Ingredients for the recipe:
- 300 gr butter, room temperature
- 1 tsp vanilla extract or vanilla paste
- 230 gr. cream cheese cream: 170 gr. room temperature, 60 column frozen
- 1.25 tsp salt
- 4 tbsp. powdered sugar
- 1 large egg yolk
- 3.5 tbsp. premium flour, plus additionally for sprinkles
- 2 tbsp. l whole milk, plus extra as the need
- Finely grated lime peel or finely chopped cranberries, for decoration (optional)
- Special equipment: a volume for an ice cream spoon 30 ml (not necessary)
Recipes with similar ingredients: premium flour, sugar powder, eggs, milk, vanilla paste, cream cheese
Recipe preparation:
- Place the grate in the center of the oven, which preheat to 160 ° C. Cover the pan with parchment.
- Combine butter, vanilla, 110 g in a large bowl. cream cheese cream at room temperature and 1 tsp. salt. Whisk electric mixer at medium speed until creamy consistency (approximately 1 minute). Pour 2 tbsp. powders. Whisk until pale color and splendor (about 3 minutes). Add egg yolk. Whisk until smooth, then add flour and whisk at low speed only until the dough is gathered in single mass.
- Remove the cream cheese from the freezer and chop 0.6 cm cubes. Add them to the dough, stirring quickly. silicone blade so that they are evenly distributed. Put the resulting mass in the refrigerator for 1 hour.

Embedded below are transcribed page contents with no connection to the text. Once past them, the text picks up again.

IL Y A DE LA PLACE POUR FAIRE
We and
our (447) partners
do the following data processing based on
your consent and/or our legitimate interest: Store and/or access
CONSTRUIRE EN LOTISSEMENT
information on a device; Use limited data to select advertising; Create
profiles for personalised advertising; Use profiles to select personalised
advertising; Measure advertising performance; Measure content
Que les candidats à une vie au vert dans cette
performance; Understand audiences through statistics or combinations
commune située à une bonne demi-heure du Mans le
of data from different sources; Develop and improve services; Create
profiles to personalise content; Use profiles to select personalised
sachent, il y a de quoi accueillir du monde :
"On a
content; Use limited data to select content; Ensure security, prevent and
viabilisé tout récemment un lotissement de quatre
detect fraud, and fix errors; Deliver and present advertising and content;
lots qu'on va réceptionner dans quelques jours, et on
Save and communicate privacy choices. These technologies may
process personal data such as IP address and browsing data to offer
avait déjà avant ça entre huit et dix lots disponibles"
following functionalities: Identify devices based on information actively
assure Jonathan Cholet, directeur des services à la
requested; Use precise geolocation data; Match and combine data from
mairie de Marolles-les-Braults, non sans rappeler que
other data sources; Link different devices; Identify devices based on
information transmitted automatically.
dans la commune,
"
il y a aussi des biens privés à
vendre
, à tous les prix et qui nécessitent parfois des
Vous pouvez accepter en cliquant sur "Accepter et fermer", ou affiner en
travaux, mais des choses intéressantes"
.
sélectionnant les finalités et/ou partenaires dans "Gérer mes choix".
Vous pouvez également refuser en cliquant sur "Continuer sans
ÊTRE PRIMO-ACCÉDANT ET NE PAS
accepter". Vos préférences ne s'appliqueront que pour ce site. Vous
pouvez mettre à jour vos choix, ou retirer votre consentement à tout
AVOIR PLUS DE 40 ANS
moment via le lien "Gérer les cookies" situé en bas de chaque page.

- Using a 30 ml ice cream spoon. or helping yourself 2 tablespoons, form 12 servings of dough. Roll them up balls and lay on a prepared baking sheet, placing on an equal distance from each other. Lightly sprinkle flour on the bottom of the measuring glasses with a volume of 1/2 tbsp. Use it to flatten each cookies per disk approximately 1 cm thick. Recoat the surface of the glass with flour after pressing each ball out test.
- Bake by turning the pan in the middle of cooking until cookies will not set, but will still be pale, and barely brown (20-24 minutes). Let the food cool on the baking sheet in for 1 minute, then move to a wire rack to cool completely. Repeat the same with the remaining test.
- Meanwhile, combine the remaining 60 g in a medium bowl. cream cheese at room temperature, 2 tbsp. powder and 1/4 tsp salt. Beat with an electric mixer at low speed until the mixture will not turn into a thick paste. Pour in milk and slowly mix until a thick glaze forms.
- When the cookie has cooled, dip it in the upper surface of glaze and lift, letting the excess drain. Then flip side up and place on the wire rack. If icing too thick, add another 1 tsp. milk to make her more liquid.
- If desired, sprinkle cookies with cranberries or lime zest: do this while the surface of the product is still wet. Give the glaze freeze before serving (at least 10 minutes). Store cookies in sealed container, laid out in a single layer, not more than 5 days.